I think the other thing that is sort of happening at the same time is that there are new agents in the world. So far they have most of the creatures around with goals, doing things. Many are humans. There are also animals, but they don't have that much power in the world. With advanced AI, it seems like we'll basically make something sort of like new alien minds. [...] It seems like these two different things will happen at the same time, which means that they'll kind of be combined so that it could be that huge piles of cognitive labor go to these new minds and I think that's where the giant risk is, which the AI safety people are most worried about."
aogara @ 2022-09-16T18:19 (+5)
[...] We describe something the alignment problem and ask, "Do you think this is an important problem? Is it a hard problem? Is it a valuable problem to work on at the moment?" And I think, for all of those answers, the distribution shifted toward it being important and valuable and hard[...] They had five options for how important it is, say. For importance, the top evaluation of importance went from 5% to 20% of people who thought it was the most important.
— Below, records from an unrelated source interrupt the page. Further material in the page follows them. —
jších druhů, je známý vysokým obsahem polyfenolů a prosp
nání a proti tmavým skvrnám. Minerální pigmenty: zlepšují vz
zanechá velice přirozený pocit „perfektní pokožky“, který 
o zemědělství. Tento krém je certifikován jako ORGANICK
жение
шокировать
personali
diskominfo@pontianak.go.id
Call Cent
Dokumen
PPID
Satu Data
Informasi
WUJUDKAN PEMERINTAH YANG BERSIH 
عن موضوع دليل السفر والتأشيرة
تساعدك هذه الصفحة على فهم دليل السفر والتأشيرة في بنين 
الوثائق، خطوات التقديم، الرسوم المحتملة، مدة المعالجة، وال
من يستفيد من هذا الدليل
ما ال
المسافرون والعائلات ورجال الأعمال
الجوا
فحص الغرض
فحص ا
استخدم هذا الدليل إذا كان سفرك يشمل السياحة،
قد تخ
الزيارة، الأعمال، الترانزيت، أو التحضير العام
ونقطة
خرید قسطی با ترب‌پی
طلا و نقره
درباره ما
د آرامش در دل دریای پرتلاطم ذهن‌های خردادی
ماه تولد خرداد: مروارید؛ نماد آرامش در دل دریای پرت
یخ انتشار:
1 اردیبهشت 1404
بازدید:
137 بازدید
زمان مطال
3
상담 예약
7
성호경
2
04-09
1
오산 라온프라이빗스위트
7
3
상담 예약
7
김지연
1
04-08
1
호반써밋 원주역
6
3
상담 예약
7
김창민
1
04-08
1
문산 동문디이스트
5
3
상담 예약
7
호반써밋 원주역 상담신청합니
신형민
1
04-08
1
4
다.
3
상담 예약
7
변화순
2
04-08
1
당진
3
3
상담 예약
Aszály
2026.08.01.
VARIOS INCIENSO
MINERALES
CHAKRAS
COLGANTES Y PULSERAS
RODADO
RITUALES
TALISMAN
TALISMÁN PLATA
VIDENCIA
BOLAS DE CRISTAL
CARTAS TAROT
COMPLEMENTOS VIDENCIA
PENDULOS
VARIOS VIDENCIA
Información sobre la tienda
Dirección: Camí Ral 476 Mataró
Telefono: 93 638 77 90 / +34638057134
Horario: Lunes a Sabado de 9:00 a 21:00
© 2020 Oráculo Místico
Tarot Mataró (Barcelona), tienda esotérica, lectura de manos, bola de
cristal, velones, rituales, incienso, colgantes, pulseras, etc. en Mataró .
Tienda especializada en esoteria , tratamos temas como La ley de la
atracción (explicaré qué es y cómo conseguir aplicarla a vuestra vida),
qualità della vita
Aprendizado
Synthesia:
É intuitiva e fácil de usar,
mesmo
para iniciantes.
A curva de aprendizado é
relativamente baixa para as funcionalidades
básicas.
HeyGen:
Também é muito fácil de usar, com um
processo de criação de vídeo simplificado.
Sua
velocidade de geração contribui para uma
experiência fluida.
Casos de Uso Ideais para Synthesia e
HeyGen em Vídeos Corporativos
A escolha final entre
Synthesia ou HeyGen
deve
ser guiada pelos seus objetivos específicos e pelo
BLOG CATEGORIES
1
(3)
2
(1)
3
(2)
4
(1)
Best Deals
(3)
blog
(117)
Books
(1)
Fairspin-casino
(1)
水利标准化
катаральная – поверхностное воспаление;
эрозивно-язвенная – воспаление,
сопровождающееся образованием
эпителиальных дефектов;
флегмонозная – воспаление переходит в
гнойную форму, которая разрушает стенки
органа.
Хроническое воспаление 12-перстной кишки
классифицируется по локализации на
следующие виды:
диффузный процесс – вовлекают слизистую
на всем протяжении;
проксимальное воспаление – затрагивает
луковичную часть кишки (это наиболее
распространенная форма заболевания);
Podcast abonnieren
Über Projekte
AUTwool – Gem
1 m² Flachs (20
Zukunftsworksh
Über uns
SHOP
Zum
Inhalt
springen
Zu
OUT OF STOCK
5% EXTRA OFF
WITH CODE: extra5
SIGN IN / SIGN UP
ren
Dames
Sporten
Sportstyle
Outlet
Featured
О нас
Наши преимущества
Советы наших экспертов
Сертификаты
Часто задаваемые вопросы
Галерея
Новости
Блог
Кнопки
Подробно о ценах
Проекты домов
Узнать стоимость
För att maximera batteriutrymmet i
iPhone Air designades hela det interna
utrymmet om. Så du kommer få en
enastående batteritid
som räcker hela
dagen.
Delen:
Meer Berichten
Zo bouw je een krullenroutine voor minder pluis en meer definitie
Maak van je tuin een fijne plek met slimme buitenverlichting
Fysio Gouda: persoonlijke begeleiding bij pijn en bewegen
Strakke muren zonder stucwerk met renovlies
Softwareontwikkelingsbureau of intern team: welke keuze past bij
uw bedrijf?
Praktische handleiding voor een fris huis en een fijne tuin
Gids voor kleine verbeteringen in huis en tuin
For the value of working on it today, the top category went from 8% to 27%. And for how hard it is, much harder than other things, went from 9% to 26%.
That's really great news! Hopefully it's not all talk and we get more mainstream ML research on safety over time.
Zach Stein-Perlman @ 2022-09-16T18:51 (+4)
Minor correction: "much more valuable" (to work on today relative to other problems in the field) went from 1% to 8%. Katja's numbers in the penultimate quoted sentence seem to come from combining the responses "more valuable" and "much more valuable," a change from 9% to 27%.
Michaël Trazzi @ 2022-09-16T19:44 (+1)
Thanks for the corrections!
Can you tell me exactly which numbers I should change and where?
Zach Stein-Perlman @ 2022-09-16T19:52 (+2)
For the value of working on it today, the top category went from 8% to 27%
could be changed to either
For the value of working on it today, the top category went from 1% to 8%
or something like
The proposition that it was more or much more valuable to work on today (relative to other problems) went from 9% to 27%
depending on whether you want to preserve Katja's words or (almost) preserve her numbers.
Michaël Trazzi @ 2022-09-16T19:47 (+3)
Agreed!
As Zach pointed out below there might be some mistakes left in the precise numbers, for any quantitative analysis I would suggest reading AI Impacts' write-up: https://aiimpacts.org/what-do-ml-researchers-think-about-ai-in-2022/
Zach Stein-Perlman @ 2022-09-16T19:54 (+3)
AI Impacts also published our 2022 survey's data!